Les fruits produits par la racine du mal:

http://www.i-sem.net/press/jmll_isem_palermo.pdf
Jean-Marc Lévy-Leblond: "La science souffre d'une forte perte de crédit, au sens propre comme au sens figuré : son soutien politique et économique, comme sa réputation intellectuelle et culturelle connaissent une crise grave."
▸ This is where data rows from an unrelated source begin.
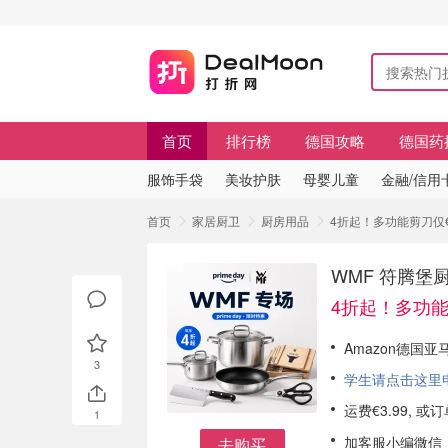
首页
排行榜
德国攻略
德国药
服饰手袋
美妆护肤
母婴儿童
金融/信用
首页
家居厨卫
厨房用品
4折起！多功能剪刀仅€7
WMF 符腾堡
4折起！多功能剪
Amazon德国
3
学生请点击这里申请
运费€3.99, 
1
加客服小编微信
去购买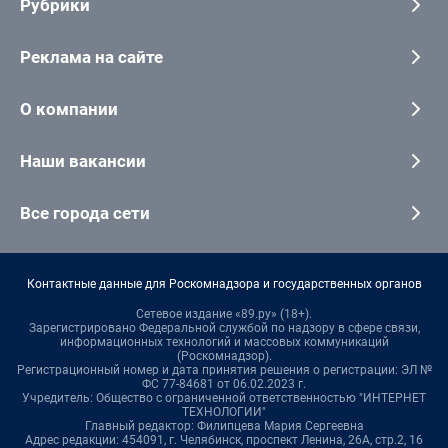
Рубрики
Реклама на сайте
О компании
Наши вакансии
Все города сети
Контактные данные для Роскомнадзора и государственных органов
Сетевое издание «89.ру» (18+).
Зарегистрировано Федеральной службой по надзору в сфере связи,
информационных технологий и массовых коммуникаций
(Роскомнадзор).
Регистрационный номер и дата принятия решения о регистрации: ЭЛ №
ФС 77-84681 от 06.02.2023 г.
Учредитель: Общество с ограниченной ответственностью "ИНТЕРНЕТ
ТЕХНОЛОГИИ"
Главный редактор: Филипцева Мария Сергеевна
Адрес редакции: 454091, г. Челябинск, проспект Ленина, 26А, стр.2, 16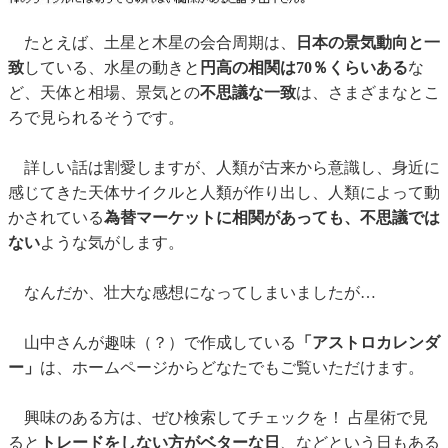
たとえば、土星と木星の会合周期は、
日本の景気動向と一
致
している、水星の動きと
円高の相関は70％くらいある
な
ど、天体と相場、景気との
不思議な一致
は、さまざまなとこ
ろで見られるそうです。
詳しい話は割愛しますが、人類が古来から意識し、身近に
感じてきた天体サイクルと人類が作り出し、人類によって動
かされている
為替マーケットに相関があっても、不思議では
ない
ような気がします。
なんだか、壮大な感想になってしまいましたが…
山中さんが趣味（？）で作成している
「アストロカレンダ
ー」
は、ホームページからどなたでもご覧いただけます。
興味のある方は、ぜひ検索してチェックを！ 占星術で見
ると
トレードをしない方がベターな日
、などという日もある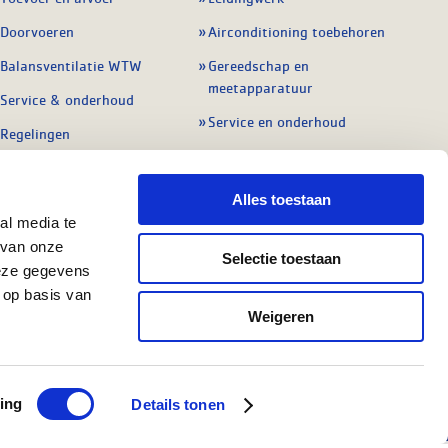
Doorvoeren
Airconditioning toebehoren
Balansventilatie WTW
Gereedschap en
meetapparatuur
Service & onderhoud
Service en onderhoud
Regelingen
Regelapparatuur
Alle ventilatie
Alle koeling
Alles toestaan
al media te
 van onze
Selectie toestaan
deze gegevens
 op basis van
Weigeren
r: NL801603729B01
Copyright Ⓒ 2026 WASCO
ing
Details tonen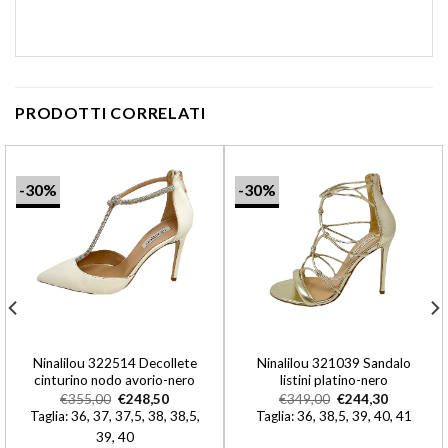
PRODOTTI CORRELATI
-30%
-30%
Ninalilou 322514 Decollete
Ninalilou 321039 Sandalo
cinturino nodo avorio-nero
listini platino-nero
€
355,00
€
248,50
€
349,00
€
244,30
Taglia: 36, 37, 37,5, 38, 38,5,
Taglia: 36, 38,5, 39, 40, 41
39, 40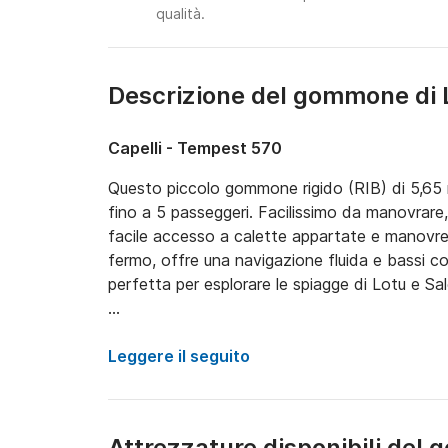
qualità.
Descrizione del gommone di
Capelli - Tempest 570
Questo piccolo gommone rigido (RIB) di 5,65 
fino a 5 passeggeri. Facilissimo da manovrare
facile accesso a calette appartate e manovre s
fermo, offre una navigazione fluida e bassi c
perfetta per esplorare le spiagge di Lotu e Sale
Equipaggiamento di bordo:

Leggere il seguito
- Motore Yamaha da 100 CV

- GPS ed ecoscandaglio

- Ancora manuale

Attrezzature disponibili del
http://archives.lesechos.fr/archives/2004/LesEchos/19077-80-ECH.htm
"Physicien au CEA, professeur et auteur, Etienne Klein s'inquiète des relations de plus en plus conflictuelles entre la science et la société. (...) « Je me demande si nous aurons encore des physiciens dans trente ou quarante ans », remarque ce touche-à-tout aux multiples centres d'intérêt : la constitution de la matière, le temps, les relations entre science et philosophie. (...) Etienne Klein n'est pas optimiste. Selon lui, il se pourrait bien que l'idée de progrès soit tout bonnement « en train de mourir sous nos yeux »."

http://archipope.over-blog.com/article-12278372.html
"Nous nous trouvons dans une période de mutation extrêmement profonde. Nous sommes en effet à la fin de la science telle que l'Occident l'a connue », tel est constat actuel que dresse Jean-Marc Lévy-Leblond, physicien théoricien, épistémologue et directeur des collections scientifiques des Editions du Seuil."

http://www.inra.fr/dpenv/pdf/LevyLeblondC56.pdf
Jean-Marc Lévy-Leblond: "Il est peut-être trop tard. Rien ne prouve, je le dis avec quelque gravité, que nous soyons capables d'opérer aujourd'hui ces nécessaires mutations. L'histoire, précisément, nous montre que, dans l'histoire des civilisations, les grands épisodes scientifiques sont terminés... (...) Rien ne garantit donc que dans les siècles à venir, notre civilisation, désormais mondiale, continue à garder à la science en tant que telle la place qu'elle a eue pendant quelques siècles."

http://www.worddocx.com/Apparel/1231/8955.html
Mike Alder: "It is easy to see the consequences of the takeover by the bureaucrats. Bureaucrats favour uniformity, it simplifies their lives. They want rules to follow. They prefer the dead to the living. They have taken over religions, the universities and now they are taking over Science. And they are killing it in the process. The forms and rituals remain, but the spirit is dead. The cold frozen corpse is so much more appealing to the bureaucratic mind-set than the living spirit of the quest for insight. Bureaucracies put a premium on the old being in charge, which puts a stop to innovation. Something perhaps will remain, but it will no longer attract the best minds. This, essentially, is the Smolin position. He gives details and examples of the DEATH OF PHYSICS, although he, being American, is optimistic that it can be reversed. I am not. (...) Developing ideas and applying them is done by a certain kind of temperament in a certain kind of setting, one where there is a good deal of personal freedom and a willingness to take risks. No doubt we still have the people. But the setting is gone and will not come back. Science is a product of the renaissance and an entrepreneurial spirit. It will not survive the triumph of bureacracy. Despite having the infrastructure, China never developed Science. And soon the West won't have it either."